Here are the basics of your HVAC System:

  1. The Furnace – The furnace is the largest part of your HVAC system and is usually located in the basement. The job of the furnace is to move air from your heat exchanger into your vents/air ducts.
  2. The Heat Exchanger – The heat exchanger is located inside of your furnace but carries out its own job. Your heat exchanger adds heat to the incoming air from your combustion changer in order to heat your air.
  3. The Evaporator Coil. – The evaporator coil is also located inside of your furnace but has a specific job. Your evaporator coil has refrigerant that runs through it and this causes the coil to cool. As hot air passes over the coil it starts to absorb the heat which now cools your air. This cold air is now available to blow through your vents/ducts.
  4. The Condensing Unit. – The condensing unit is almost like your evaporator coil just for an outdoor HVAC unit. The condensing unit exchanges heat with the air that passes over it therefore unlike your evaporator coil, the condensing unit gives off heat.
  5. The Refrigerant Tubes. – The refrigerant tubes are metal tubes that connect your evaporator coil and the condensing unit which means that these tubes connect your indoor/outdoor HVAC units. These tubes also contain cooling refrigerants under a broad range of temperatures.
  6. The Thermostat. – The thermostat is the most known part of your HVAC system because almost everyone in your house uses it. Your thermostat is the small unit that hangs on your inside wall that allows you to adjust the temperature in your home. The thermostat allows you to control both of your heating/cooling temperatures and now they even make smart thermostats to help maximize your HVAC systems efficiency.
  7. The Ductwork. – The ductwork is made of the ducts that run throughout your house in order to carry the cool/hot air into each room of your home.
  8. The Vents. – The vents are what you see in each room where your hot/cool air comes from.
  9. The Heat Pump. – The heat pump takes heat from the inside to the outside during the warm months and does the opposite during the cool months.
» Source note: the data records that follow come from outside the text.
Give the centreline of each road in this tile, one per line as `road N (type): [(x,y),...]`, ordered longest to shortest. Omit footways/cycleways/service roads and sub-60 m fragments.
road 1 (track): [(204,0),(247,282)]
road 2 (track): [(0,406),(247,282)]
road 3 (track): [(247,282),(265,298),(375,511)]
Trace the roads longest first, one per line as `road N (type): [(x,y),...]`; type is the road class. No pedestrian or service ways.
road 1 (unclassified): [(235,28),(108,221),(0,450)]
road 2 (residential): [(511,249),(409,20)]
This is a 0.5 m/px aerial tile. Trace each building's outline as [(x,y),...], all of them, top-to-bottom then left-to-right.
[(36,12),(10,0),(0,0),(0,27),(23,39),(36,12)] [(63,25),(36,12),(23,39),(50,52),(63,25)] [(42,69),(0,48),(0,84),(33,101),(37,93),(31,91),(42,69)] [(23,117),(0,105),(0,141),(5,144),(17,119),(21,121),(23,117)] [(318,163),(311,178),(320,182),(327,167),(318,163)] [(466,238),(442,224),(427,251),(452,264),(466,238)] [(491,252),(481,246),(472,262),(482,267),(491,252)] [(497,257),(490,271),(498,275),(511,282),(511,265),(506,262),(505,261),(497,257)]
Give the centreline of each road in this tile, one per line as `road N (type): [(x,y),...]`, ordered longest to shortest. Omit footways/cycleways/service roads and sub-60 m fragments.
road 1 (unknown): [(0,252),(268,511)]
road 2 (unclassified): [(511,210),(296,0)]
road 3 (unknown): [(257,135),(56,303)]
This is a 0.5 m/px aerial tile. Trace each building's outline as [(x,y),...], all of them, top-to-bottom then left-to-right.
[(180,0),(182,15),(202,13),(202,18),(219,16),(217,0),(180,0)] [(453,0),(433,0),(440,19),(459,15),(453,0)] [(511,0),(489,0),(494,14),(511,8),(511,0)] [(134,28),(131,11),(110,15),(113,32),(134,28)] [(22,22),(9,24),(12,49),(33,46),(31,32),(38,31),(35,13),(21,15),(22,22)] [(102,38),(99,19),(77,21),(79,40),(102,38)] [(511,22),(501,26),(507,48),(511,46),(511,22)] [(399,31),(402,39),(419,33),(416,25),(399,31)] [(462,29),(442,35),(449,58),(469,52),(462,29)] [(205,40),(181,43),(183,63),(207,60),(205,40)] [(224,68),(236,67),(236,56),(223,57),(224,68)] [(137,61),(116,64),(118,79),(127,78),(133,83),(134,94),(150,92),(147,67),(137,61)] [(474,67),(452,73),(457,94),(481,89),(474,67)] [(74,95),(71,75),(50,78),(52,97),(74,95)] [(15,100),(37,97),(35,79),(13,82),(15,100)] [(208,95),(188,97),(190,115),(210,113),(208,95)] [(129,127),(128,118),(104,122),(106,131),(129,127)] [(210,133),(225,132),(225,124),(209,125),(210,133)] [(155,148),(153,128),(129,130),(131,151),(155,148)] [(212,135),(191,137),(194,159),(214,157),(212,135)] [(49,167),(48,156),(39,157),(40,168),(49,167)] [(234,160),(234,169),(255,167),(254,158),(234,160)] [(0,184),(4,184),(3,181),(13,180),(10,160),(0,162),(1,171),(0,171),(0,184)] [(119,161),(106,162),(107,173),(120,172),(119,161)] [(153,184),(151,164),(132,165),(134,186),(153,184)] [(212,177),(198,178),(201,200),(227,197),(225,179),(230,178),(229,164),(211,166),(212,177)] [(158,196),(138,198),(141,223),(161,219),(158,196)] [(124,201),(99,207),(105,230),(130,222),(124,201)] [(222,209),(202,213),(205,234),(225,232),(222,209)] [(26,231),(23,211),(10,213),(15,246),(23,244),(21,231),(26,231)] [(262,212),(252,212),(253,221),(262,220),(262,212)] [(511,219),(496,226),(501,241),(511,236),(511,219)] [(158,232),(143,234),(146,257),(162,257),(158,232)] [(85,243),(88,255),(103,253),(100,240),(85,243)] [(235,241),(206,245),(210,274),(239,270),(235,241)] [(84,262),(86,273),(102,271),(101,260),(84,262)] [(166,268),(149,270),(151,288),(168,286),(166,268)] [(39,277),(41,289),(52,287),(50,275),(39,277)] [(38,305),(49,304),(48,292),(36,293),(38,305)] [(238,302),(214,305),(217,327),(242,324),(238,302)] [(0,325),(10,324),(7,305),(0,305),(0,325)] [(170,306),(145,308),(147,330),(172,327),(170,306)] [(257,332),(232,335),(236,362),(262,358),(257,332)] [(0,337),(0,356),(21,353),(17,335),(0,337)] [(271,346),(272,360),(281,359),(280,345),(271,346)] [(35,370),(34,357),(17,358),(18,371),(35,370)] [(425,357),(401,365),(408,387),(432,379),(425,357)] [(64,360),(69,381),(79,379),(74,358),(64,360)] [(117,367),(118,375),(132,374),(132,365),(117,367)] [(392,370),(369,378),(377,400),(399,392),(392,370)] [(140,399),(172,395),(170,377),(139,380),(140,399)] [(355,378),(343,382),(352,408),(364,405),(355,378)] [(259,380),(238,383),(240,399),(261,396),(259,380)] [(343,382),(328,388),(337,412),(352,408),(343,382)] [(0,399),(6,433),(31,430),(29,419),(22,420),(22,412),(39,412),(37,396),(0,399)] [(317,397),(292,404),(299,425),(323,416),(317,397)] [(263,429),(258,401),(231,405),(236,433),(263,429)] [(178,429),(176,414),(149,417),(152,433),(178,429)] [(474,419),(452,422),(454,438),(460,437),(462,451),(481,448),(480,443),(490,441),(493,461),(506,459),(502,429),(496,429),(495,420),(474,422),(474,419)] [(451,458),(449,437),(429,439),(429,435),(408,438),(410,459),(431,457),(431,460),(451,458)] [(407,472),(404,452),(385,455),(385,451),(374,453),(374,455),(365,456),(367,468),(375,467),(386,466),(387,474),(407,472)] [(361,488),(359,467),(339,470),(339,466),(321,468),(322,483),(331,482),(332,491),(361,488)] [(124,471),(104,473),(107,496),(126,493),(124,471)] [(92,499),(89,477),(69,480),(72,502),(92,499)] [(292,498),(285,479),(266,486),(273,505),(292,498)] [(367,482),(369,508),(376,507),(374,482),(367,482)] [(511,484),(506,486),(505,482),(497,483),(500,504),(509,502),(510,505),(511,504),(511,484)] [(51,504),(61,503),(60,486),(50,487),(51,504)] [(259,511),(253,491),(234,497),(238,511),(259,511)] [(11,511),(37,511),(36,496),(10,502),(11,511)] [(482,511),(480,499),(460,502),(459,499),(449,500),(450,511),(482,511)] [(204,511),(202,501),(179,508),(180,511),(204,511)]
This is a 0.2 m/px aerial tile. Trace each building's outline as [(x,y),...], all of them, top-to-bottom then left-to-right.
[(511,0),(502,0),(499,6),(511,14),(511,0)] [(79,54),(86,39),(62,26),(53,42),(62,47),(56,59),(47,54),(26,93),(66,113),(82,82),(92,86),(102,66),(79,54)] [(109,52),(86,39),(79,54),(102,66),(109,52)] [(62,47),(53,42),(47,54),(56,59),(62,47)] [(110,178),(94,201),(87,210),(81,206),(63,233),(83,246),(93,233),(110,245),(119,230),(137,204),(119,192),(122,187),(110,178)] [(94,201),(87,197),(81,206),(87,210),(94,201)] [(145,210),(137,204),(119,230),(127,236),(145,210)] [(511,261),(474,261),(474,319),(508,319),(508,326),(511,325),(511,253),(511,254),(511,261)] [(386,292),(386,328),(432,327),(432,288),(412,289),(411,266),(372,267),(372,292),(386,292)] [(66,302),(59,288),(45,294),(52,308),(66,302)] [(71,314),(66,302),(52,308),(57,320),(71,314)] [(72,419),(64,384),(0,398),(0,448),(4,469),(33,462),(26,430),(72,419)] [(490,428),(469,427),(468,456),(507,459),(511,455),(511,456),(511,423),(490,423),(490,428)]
On average your HVAC systems usually last around 15 years. That being said, there are many different things that you can do in order to make your HVAC system last even longer than that.

Make Your HVAC System Last Longer By:

  • Buying the right HVAC system, that is tested, and high quality.(We Use American Standard)
  • Getting your HVAC System maintenance at least 2 times per year.
  • Ensuring that filters, coils, and other parts are working right.
  • Having the correct sized HVAC System for the space your heating/cooling.

HVAC Stands for heating, ventilation, and air conditioning. Often when you hear people refer to HVAC systems they are often referring to their entire heating and cooling system.

According to Home Advisor it usually cost you $3,000-$7,000 in order to install central air conditioning, unit included. This price varies depending on where you live and can be much higher depending on the system you choose, existing air ducts, and other miscellaneous items. The best way in order to get the real cost of your central air is to get a quote from your local HVAC company.